[ФРАГМЕНТ ТЕКСТА]:
═══

В годы молодости и сам писатель мечтал путешествовать. «В Одессе, — вспоминал он, — мной завладела мысль о том, чтобы провести всю жизнь в странствиях, прожить её с ощущением постоянной новизны, чтобы написать об этом много книг со всей силой, на какую я способен». Идеалом Паустовского-гимназиста был брат его матери, который всю жизнь провёл в странствиях. «Он изъездил всю Африку, Азию и Европу, но не как благонравный турист, а как завоеватель — с шумом, треском, дерзкими выходками и неистребимой жаждой заводить всякие невероятные дела в любом уголке земли. Все дела кончались крахом. Благородная страсть к путешествиям вылилась у него в беспорядочное и бесплодное скитальчество. Но дяде Юзе я всё же обязан тем, что земля после его рассказов стала казаться мне смертельно интересной, и это ощущение я сохранил на всю жизнь».

═══

(Записи данных)
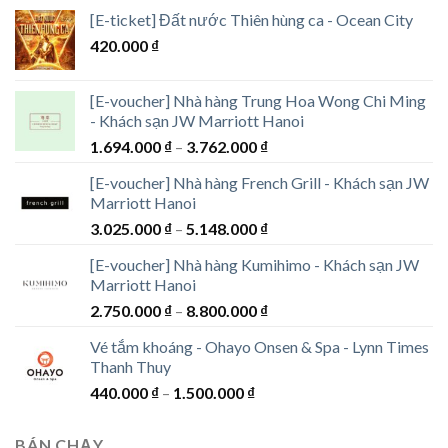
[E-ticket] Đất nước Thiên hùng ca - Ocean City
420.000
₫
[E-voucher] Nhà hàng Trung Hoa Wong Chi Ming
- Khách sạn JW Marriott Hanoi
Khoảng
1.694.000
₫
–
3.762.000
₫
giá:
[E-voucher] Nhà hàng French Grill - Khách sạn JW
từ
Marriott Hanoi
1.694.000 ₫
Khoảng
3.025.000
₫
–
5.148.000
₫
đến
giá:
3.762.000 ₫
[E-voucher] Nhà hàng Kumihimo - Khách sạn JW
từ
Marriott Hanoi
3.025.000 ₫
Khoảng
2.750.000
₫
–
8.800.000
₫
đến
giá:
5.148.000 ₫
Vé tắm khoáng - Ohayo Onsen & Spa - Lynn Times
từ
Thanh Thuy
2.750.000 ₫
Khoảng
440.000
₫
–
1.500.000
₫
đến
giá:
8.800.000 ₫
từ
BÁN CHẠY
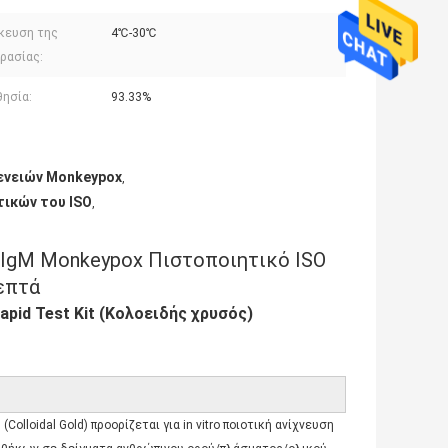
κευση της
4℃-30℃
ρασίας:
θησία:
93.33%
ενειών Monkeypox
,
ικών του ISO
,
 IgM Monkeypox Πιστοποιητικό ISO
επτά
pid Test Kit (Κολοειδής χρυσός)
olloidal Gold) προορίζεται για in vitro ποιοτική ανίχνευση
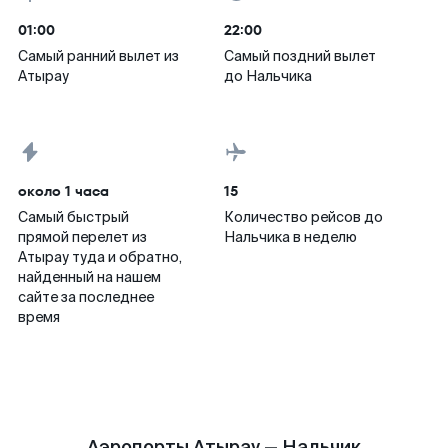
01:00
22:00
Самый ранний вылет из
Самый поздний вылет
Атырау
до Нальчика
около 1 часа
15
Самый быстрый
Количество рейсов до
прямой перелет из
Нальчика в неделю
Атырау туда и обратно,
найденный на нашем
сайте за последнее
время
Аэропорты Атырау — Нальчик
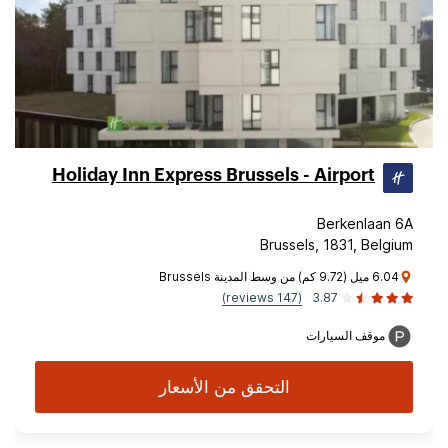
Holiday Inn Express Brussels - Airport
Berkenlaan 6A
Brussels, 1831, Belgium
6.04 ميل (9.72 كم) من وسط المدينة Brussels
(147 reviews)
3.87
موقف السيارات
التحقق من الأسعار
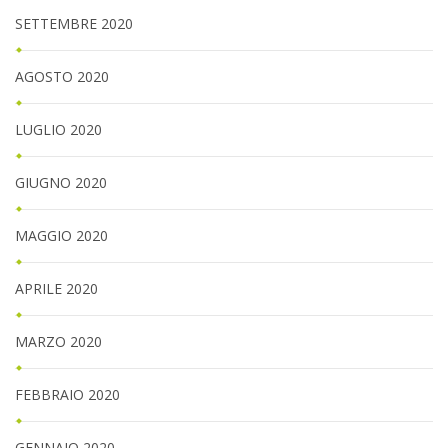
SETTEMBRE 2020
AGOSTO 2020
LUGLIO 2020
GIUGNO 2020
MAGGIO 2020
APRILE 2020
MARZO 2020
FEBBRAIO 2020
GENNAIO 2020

═══

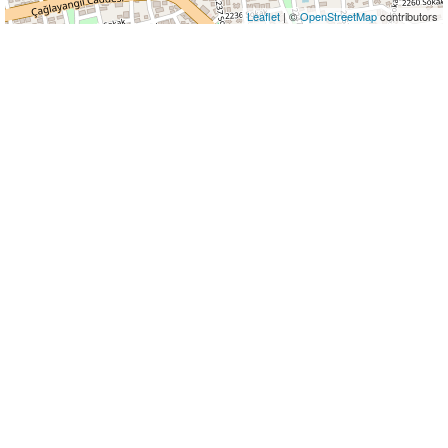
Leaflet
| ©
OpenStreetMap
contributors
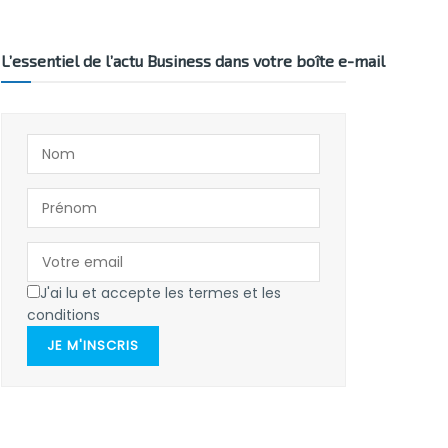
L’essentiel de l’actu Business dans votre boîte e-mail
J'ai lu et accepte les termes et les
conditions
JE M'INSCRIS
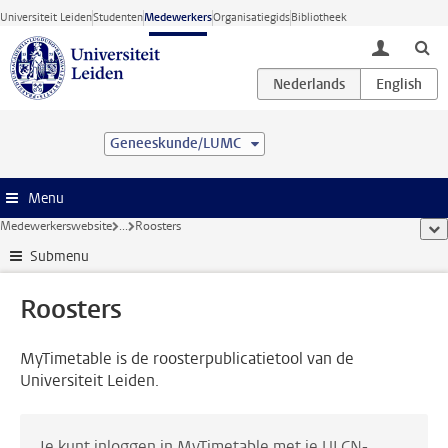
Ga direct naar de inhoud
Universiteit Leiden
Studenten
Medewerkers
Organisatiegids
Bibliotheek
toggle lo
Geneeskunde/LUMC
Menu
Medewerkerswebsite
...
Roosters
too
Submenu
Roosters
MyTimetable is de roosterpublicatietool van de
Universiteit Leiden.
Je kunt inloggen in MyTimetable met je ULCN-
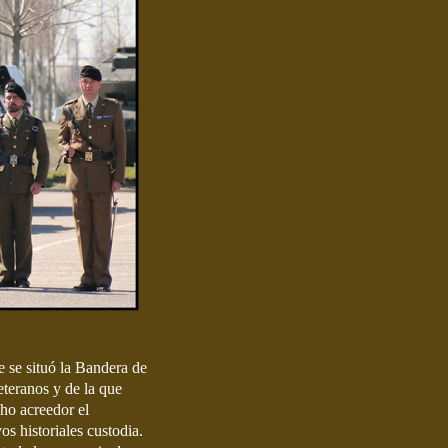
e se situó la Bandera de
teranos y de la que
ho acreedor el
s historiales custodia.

═══

[РАБОЧЕЕ ЗАДАНИЕ]: Продолжите фрагмент о юношеской мечте Паустовского о странствиях, начав сразу после его последнего предложения.

[ОТВЕТ НА ЗАДАНИЕ]:
Впрочем, далеко не все юные непоседы мечтали о далёких краях, райских птичках и тёплых волнах. В туманную даль рвались единицы, большинство же киевских мальчишек странствовали по живописным окраинам города и были счастливы, вдыхая горький дым костров и чад поджариваемых кусочков старого сала. «Как только приходила весна, — вспоминал Александр Вертинский, — мы устраивали чудесные “пасовки” то на Батыевы горы, то в Голосеевскую пустынь, то в Дарницу. Обычно утром мы встречались в заранее условленном месте и, оставив ранцы и связки с книгами в какой-нибудь лавочке, шли гулять. Мы разводили костёр, жарили на палочках старое сало, курили до тошноты и бегали взапуски, собирая хворост, и пили, пили воздух. Украинский воздух! Воистину это были самые счастливые дни моей жизни».

Зимой большая часть злостных прогульщиков уроков оседала в Лавре, смешиваясь с толпами богомольцев и греясь в бесплатных монастырских столовых. Как писал Вертинский, в Лавре всегда можно было найти миску борща и кусок хлеба, а у кого водились денежки, покупали знаменитые лаврские лакомства. «В монастырской трапезной бесплатно выдавали постный борщ из капусты и чёрный хлеб. А за три копейки можно было купить пирог. Большой пирог! Настоящий “брандер”, как мы его называли!».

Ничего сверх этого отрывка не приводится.